There are probably some part of the brain that is trying to minimise prediction error. Possibly organised as a control system that tries to keep expectations in line with reality. Because it is useful to be able to accurately predict the world.
But if we are a stack of control systems, then I would expect other parts of the brain to be control systems for other things. E.g. Having the correct level of blood sugar, having a good amount of social interaction, having a good amount of variety in our lives.
I can imagine someone figuring out more or less how the prediction control system works and what it is doing, then looking at everything else, noticing the similarity (becasue it is all types of control systems and evolution tend to reuse structures) and thinking “Hmm, maybe it is all about predictions”. But I also think that would be wrong.
Agents trade off exploring and exploiting, and when they’re exploiting they look like they’re minimizing prediction error?

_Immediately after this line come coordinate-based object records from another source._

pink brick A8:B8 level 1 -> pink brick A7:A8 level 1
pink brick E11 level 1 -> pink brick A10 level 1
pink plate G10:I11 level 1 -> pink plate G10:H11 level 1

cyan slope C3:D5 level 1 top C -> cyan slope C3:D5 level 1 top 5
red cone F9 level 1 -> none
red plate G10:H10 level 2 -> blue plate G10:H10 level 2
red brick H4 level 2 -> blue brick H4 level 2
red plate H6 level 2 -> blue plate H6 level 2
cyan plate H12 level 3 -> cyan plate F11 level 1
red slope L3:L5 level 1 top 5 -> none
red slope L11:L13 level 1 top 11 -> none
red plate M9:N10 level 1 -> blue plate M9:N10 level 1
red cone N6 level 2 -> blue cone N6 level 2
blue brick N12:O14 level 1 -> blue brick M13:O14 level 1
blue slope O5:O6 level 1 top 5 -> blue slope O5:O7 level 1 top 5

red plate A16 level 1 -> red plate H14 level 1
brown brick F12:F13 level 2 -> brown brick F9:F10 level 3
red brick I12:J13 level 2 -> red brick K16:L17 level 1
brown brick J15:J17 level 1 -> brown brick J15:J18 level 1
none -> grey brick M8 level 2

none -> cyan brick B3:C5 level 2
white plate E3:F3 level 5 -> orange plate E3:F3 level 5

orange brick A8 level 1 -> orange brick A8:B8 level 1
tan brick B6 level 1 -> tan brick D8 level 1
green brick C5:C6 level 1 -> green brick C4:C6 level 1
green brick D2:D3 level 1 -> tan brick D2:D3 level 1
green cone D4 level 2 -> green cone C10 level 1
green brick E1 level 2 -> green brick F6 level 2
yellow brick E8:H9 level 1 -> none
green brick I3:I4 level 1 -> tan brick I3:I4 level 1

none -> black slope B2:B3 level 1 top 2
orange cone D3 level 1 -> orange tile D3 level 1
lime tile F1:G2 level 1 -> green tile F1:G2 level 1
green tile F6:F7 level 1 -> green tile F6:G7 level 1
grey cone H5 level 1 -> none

That’s one hypothesis in the space I was pointing at, but not particularly the thing I expect to be true. Or, maybe I think it is somewhat true as an observation about policies, but doesn’t answer the question of how exactly variety and anti-variety are involved in our basic values.
A model which I more endorse:
We like to make progress understanding things. We don’t like chaotic stuff with no traction for learning (like TV fuzz). We like orderly stuff more, but only while learning about it; it then fades to zero, meaning we have to seek more variety for our hedonic treadmill. We really like patterns which keep establishing and then breaking expectations, especially if there is always a deeper pattern which makes sense of the exceptions (like music); these patterns maximize the feeling of learning progress.
But I think that’s just one aspect of our values, not a universal theory of human values.
I think this is sort of sideways. It’s true, but I think it also misses the deeper aspects of the theory I have in mind.
Yes, from easily observed behavior that’s what it looks like: exploitation is about minimizing prediction error and exploration is about, if not maximizing it, then at least not minimizing it. But the theory says that if we see exploration and the theory is correct, then exploration must somehow to built of out things that are ultimately trying to minimize prediction error.
I hope to give a more precise, mathematical explanation of this theory in the future, but for now I’ll give the best English language explanation I can of how exploration might work (keeping in mind we should be able to eventually find out exactly how it works if this theory is right with sufficient brain scanning technology).
I suspect exploration happens because a control system in the brain takes as input how much error minimization it observes as measured by how many good and bad signals get sent in other control systems. It then has a set point for some relatively stable and hard to update amount of bad signals it expects to see, and if it has not been seeing enough surprise/mistakes then it starts sending its own bad signals encouraging “restlessness” or “exploration”. This is similar to my explanation of creativity from another comment.